> [Exercise details] Would you print the listing that follows exactly, but without its pictures?

> [Recorded information]
★ ★ ★ ★

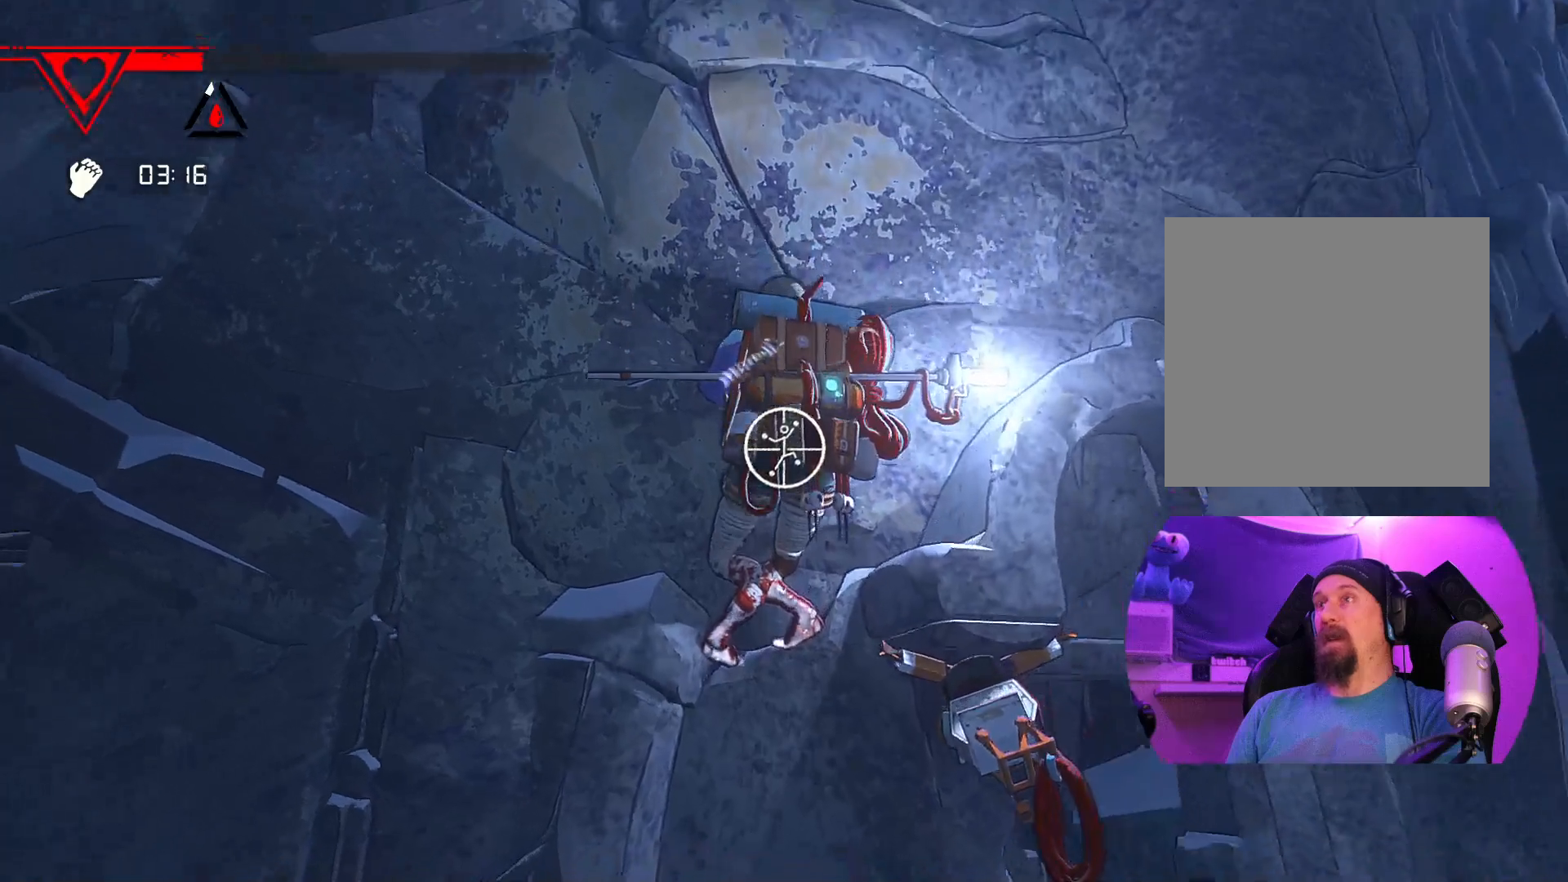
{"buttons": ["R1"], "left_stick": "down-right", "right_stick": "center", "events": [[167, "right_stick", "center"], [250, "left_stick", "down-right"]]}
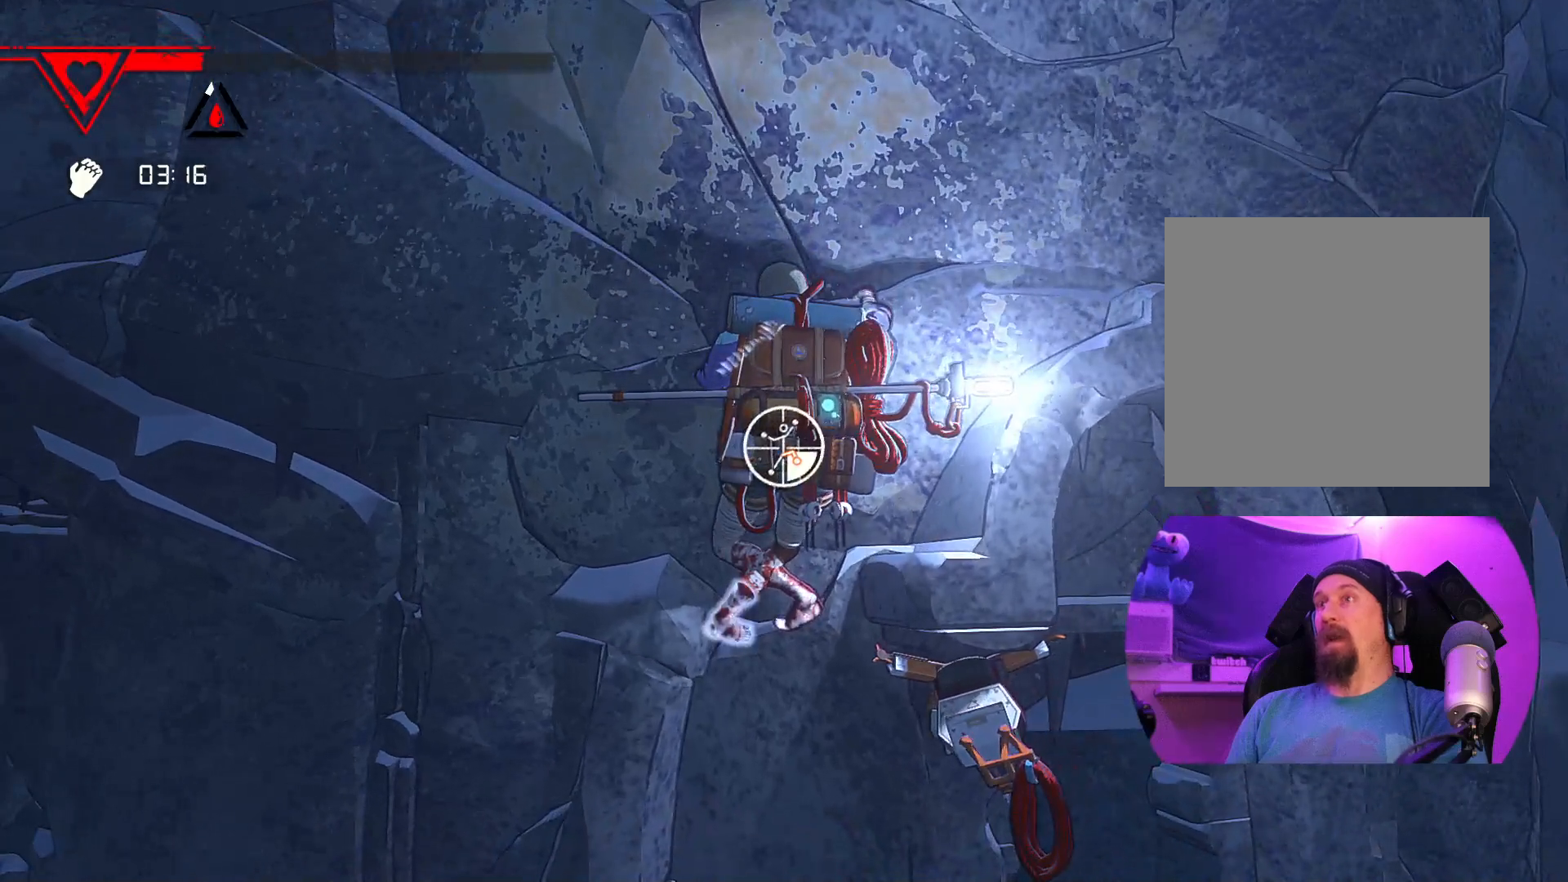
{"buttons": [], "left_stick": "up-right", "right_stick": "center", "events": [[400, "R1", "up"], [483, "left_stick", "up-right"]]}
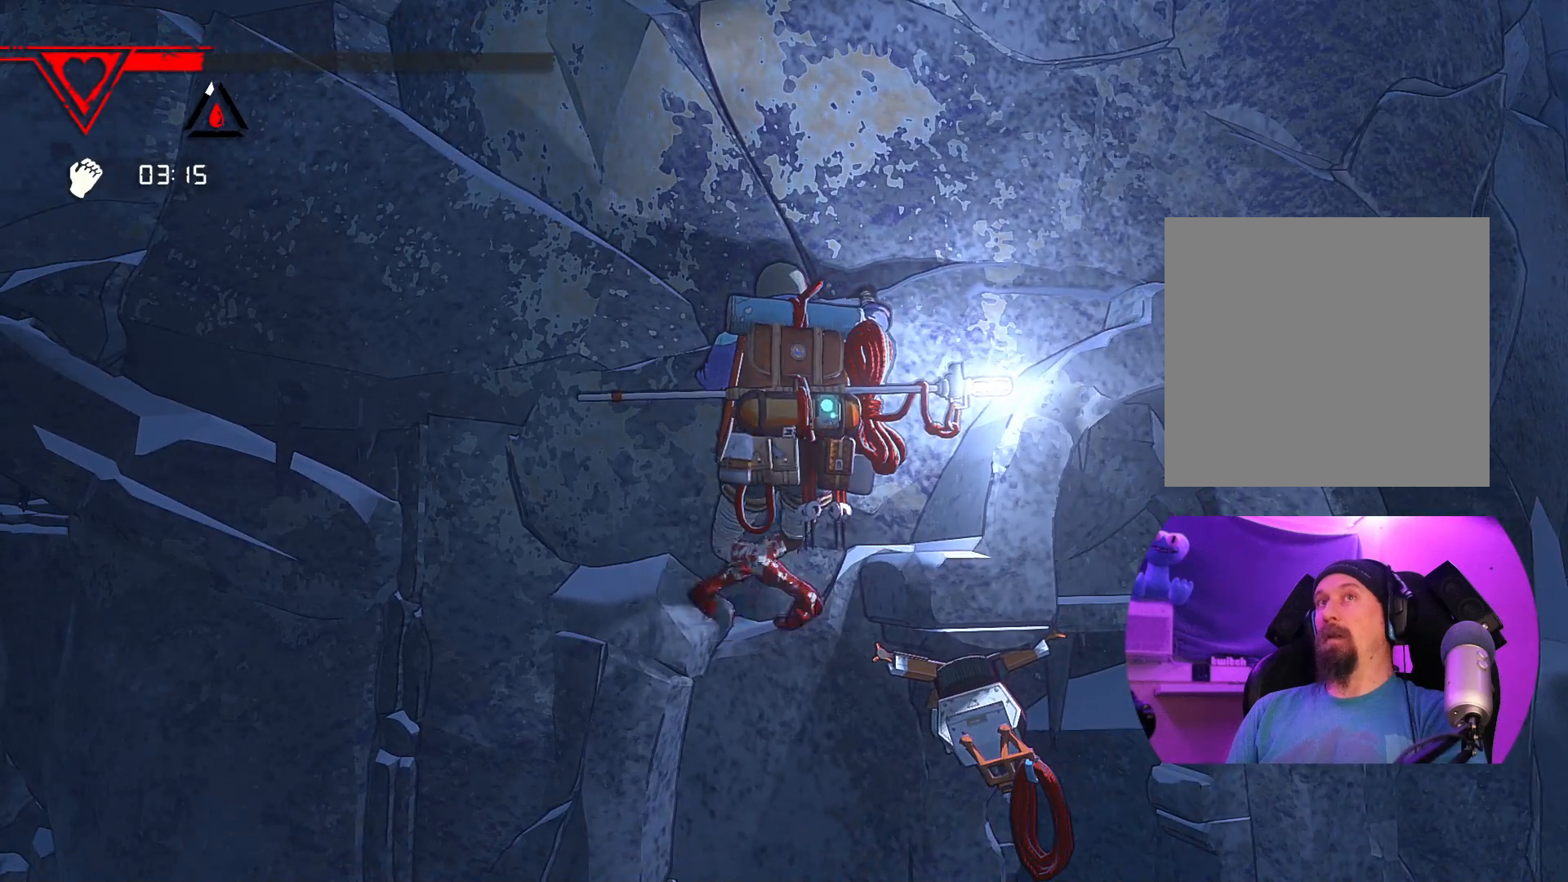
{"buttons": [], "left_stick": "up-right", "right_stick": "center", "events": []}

★ ★ ★ ★

> [Output below]
{"buttons": ["R1"], "left_stick": "down-right", "right_stick": "center", "events": [[167, "right_stick", "center"], [250, "left_stick", "down-right"]]}
{"buttons": [], "left_stick": "up-right", "right_stick": "center", "events": [[400, "R1", "up"], [483, "left_stick", "up-right"]]}
{"buttons": [], "left_stick": "up-right", "right_stick": "center", "events": []}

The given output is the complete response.